Retyped exactly and without pictures, the lines from the one with "13: (60, 22)" through the end of the listing must form the entire answer.
---------- Material to process
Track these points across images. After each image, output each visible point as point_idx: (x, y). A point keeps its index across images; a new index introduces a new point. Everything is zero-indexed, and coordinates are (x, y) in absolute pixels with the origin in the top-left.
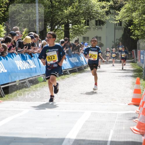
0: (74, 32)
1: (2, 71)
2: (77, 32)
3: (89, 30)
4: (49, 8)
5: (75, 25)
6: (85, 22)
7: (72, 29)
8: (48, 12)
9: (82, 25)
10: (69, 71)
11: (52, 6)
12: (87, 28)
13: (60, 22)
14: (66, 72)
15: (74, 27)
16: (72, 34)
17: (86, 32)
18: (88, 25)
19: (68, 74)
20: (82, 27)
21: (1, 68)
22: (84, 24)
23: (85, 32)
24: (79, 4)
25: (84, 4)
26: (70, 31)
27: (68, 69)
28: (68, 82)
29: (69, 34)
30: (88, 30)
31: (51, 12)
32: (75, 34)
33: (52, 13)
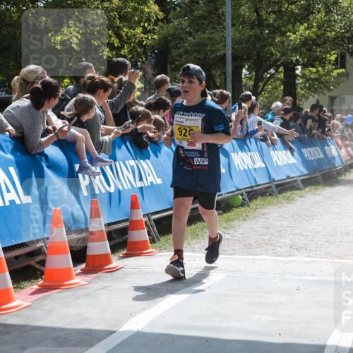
0: (307, 85)
1: (152, 183)
2: (316, 85)
3: (345, 79)
4: (252, 28)
5: (311, 69)
6: (337, 59)
7: (302, 77)
8: (250, 37)
9: (329, 67)
10: (301, 180)
11: (260, 23)
12: (339, 75)
13: (279, 60)
14: (295, 184)
15: (307, 73)
16: (302, 89)
17: (338, 84)
18: (343, 66)
19: (298, 189)
20: (328, 73)
21: (149, 176)
22: (333, 65)
23: (336, 83)
24: (325, 16)
25: (339, 17)
26: (297, 82)
27: (299, 176)
28: (303, 207)
29: (296, 89)
30: (343, 78)
31: (257, 38)
32: (309, 88)
33: (260, 39)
--------------------
* [Result of the exercise]:
13: (60, 22)
14: (66, 72)
15: (74, 27)
16: (72, 34)
17: (86, 32)
18: (88, 25)
19: (68, 74)
20: (82, 27)
21: (1, 68)
22: (84, 24)
23: (85, 32)
24: (79, 4)
25: (84, 4)
26: (70, 31)
27: (68, 69)
28: (68, 82)
29: (69, 34)
30: (88, 30)
31: (51, 12)
32: (75, 34)
33: (52, 13)
0: (307, 85)
1: (152, 183)
2: (316, 85)
3: (345, 79)
4: (252, 28)
5: (311, 69)
6: (337, 59)
7: (302, 77)
8: (250, 37)
9: (329, 67)
10: (301, 180)
11: (260, 23)
12: (339, 75)
13: (279, 60)
14: (295, 184)
15: (307, 73)
16: (302, 89)
17: (338, 84)
18: (343, 66)
19: (298, 189)
20: (328, 73)
21: (149, 176)
22: (333, 65)
23: (336, 83)
24: (325, 16)
25: (339, 17)
26: (297, 82)
27: (299, 176)
28: (303, 207)
29: (296, 89)
30: (343, 78)
31: (257, 38)
32: (309, 88)
33: (260, 39)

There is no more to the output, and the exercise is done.